* Exercise brief *
Find the line with "[356,374,454,385] geneticalgroithm ->" in the entries below, then reproduce it and every line after it down to and including the line with "[518,318,866,334] control the", exactly.

- Opening Delimiter -

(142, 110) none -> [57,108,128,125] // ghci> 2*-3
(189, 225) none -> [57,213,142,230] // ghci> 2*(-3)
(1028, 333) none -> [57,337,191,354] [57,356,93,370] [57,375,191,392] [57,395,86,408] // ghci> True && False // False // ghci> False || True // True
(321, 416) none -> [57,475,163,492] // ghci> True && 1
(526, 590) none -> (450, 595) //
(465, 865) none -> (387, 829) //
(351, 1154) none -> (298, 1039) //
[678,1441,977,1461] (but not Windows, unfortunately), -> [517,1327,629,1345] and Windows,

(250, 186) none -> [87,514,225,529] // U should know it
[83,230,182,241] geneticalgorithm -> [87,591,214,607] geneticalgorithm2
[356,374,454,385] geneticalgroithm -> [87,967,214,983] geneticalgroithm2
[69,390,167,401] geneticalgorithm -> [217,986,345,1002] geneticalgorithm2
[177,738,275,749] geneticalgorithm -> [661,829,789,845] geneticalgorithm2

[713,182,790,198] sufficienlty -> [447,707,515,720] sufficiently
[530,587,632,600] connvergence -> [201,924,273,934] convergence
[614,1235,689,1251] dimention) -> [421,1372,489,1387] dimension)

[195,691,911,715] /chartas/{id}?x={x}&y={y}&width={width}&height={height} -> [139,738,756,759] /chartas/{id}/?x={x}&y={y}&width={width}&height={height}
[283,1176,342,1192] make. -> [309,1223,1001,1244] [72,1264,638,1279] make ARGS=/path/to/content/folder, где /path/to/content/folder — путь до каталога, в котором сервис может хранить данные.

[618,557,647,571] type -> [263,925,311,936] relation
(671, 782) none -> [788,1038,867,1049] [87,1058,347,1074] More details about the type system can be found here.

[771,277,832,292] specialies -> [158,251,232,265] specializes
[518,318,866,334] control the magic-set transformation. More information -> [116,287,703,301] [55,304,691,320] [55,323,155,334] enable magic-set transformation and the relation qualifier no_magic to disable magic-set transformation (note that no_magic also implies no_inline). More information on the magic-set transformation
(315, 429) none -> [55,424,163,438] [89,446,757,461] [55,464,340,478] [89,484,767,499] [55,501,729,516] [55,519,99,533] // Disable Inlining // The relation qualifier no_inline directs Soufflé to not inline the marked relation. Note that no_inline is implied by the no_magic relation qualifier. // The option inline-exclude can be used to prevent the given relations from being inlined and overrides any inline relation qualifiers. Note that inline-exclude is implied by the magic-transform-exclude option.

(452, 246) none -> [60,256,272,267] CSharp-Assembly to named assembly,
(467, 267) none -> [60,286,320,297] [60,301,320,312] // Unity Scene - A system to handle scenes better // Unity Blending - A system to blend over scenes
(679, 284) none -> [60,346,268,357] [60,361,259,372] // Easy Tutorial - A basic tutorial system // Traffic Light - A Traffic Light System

- Closing Delimiter -

* Reply to the exercise *
[356,374,454,385] geneticalgroithm -> [87,967,214,983] geneticalgroithm2
[69,390,167,401] geneticalgorithm -> [217,986,345,1002] geneticalgorithm2
[177,738,275,749] geneticalgorithm -> [661,829,789,845] geneticalgorithm2

[713,182,790,198] sufficienlty -> [447,707,515,720] sufficiently
[530,587,632,600] connvergence -> [201,924,273,934] convergence
[614,1235,689,1251] dimention) -> [421,1372,489,1387] dimension)

[195,691,911,715] /chartas/{id}?x={x}&y={y}&width={width}&height={height} -> [139,738,756,759] /chartas/{id}/?x={x}&y={y}&width={width}&height={height}
[283,1176,342,1192] make. -> [309,1223,1001,1244] [72,1264,638,1279] make ARGS=/path/to/content/folder, где /path/to/content/folder — путь до каталога, в котором сервис может хранить данные.

[618,557,647,571] type -> [263,925,311,936] relation
(671, 782) none -> [788,1038,867,1049] [87,1058,347,1074] More details about the type system can be found here.

[771,277,832,292] specialies -> [158,251,232,265] specializes
[518,318,866,334] control the magic-set transformation. More information -> [116,287,703,301] [55,304,691,320] [55,323,155,334] enable magic-set transformation and the relation qualifier no_magic to disable magic-set transformation (note that no_magic also implies no_inline). More information on the magic-set transformation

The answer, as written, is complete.